> _Page excerpt_

"""

Posted: Sep 18, 2008 17:09;
Last Modified: Sep 13, 2020 13:09



The sounds of Old English should not prove difficult, with a few exceptions, for speakers of Modern English. It can be hard at first to get used to some of the spelling conventions, such as the fact that all letters—including final e—are pronounced; but on the whole Old English does not have many sounds that are not the same as in Modern English, and, in most cases, indicated by the same letters (you can read a brief tutorial on Old English script here).

This is particularly true of the short vowels and the consonants, most of which are thought to have been largely the same as their Modern English equivalents. The lax e /ɛ/ in Modern English edge, for example, is probably not all that different from the short e [ɛ] the word’s Old English ancestor, ecg [1]. Likewise the d [d] in Old English dysiġ (‘foolish’), was pronounced much the same as the same letter in dizzy, the Modern English descendant of dysiġ.

"""

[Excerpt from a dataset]
"""

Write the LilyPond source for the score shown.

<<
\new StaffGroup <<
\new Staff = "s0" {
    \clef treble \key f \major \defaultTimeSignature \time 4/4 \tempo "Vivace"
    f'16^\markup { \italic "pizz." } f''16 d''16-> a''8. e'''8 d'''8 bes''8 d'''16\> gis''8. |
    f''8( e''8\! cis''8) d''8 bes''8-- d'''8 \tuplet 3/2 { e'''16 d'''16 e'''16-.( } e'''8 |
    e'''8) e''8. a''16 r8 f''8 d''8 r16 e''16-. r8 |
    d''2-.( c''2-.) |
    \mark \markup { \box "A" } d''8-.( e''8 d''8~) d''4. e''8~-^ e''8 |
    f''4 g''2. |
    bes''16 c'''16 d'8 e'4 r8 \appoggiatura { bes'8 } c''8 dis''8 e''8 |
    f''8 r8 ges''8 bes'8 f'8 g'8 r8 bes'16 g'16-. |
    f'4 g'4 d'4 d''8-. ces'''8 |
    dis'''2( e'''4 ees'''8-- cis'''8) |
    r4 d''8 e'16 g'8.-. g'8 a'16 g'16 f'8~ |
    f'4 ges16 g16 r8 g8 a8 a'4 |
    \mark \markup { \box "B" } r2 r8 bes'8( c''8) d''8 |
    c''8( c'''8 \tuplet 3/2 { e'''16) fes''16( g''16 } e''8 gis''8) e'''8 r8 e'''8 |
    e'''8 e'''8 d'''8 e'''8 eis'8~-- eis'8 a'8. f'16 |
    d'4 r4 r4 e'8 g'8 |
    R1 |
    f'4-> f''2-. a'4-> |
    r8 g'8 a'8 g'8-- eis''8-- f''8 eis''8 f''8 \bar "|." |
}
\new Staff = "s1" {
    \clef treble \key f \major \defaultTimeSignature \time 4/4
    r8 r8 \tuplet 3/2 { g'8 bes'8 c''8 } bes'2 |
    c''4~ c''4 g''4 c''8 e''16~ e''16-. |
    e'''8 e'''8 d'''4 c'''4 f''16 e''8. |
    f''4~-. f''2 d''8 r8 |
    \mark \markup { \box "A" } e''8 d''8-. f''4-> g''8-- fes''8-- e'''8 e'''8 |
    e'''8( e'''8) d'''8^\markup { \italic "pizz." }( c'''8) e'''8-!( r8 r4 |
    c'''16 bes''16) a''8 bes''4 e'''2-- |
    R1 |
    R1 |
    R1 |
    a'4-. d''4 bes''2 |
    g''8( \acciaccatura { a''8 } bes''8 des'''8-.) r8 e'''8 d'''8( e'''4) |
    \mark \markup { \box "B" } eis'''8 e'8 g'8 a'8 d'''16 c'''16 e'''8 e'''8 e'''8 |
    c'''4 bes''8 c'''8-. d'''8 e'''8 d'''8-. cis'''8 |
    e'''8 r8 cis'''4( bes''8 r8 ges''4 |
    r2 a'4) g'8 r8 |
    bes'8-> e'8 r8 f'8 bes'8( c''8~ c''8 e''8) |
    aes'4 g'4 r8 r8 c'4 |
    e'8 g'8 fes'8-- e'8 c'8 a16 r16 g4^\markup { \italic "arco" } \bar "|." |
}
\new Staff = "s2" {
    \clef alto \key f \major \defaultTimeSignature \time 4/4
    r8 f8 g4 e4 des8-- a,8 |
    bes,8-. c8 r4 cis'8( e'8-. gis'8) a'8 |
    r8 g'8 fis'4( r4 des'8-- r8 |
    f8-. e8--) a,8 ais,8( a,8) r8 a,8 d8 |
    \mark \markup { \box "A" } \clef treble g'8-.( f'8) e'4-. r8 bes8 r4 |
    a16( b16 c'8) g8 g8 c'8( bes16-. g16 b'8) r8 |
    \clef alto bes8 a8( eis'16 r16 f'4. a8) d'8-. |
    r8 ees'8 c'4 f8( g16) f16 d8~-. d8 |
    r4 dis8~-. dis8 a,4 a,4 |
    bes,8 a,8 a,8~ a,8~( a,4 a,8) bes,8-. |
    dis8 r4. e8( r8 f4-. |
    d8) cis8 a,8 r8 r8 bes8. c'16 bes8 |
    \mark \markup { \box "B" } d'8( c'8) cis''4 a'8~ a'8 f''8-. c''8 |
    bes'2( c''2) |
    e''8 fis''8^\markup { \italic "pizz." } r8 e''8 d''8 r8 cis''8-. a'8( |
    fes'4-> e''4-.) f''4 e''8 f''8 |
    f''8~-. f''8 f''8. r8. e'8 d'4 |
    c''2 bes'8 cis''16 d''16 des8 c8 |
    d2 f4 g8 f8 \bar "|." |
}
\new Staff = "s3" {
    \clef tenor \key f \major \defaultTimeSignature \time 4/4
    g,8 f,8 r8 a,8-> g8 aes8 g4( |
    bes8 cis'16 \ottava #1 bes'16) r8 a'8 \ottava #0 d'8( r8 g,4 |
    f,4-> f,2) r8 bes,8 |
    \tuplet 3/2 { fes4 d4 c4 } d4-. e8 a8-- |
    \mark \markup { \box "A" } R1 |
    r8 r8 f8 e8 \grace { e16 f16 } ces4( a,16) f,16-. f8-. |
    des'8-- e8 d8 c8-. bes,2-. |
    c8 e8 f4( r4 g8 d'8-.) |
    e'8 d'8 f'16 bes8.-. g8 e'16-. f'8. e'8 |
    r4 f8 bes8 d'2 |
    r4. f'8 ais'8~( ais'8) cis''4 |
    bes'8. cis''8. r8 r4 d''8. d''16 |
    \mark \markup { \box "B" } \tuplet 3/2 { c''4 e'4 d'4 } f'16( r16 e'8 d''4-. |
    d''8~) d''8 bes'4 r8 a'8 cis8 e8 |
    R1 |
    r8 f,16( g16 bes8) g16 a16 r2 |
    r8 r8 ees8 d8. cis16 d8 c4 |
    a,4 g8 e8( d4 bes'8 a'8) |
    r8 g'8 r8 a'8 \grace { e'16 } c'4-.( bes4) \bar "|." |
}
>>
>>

"""

> _What this task involves_
Rewrite the passage on Old English pronunciation from "Posted: Sep 18, 2008" up to and including "English script here).", putting "orthographic conventions" in place of "spelling conventions". The material is drawn from a separate source.

> _Result for this task_
Posted: Sep 18, 2008 17:09;
Last Modified: Sep 13, 2020 13:09



The sounds of Old English should not prove difficult, with a few exceptions, for speakers of Modern English. It can be hard at first to get used to some of the orthographic conventions, such as the fact that all letters—including final e—are pronounced; but on the whole Old English does not have many sounds that are not the same as in Modern English, and, in most cases, indicated by the same letters (you can read a brief tutorial on Old English script here).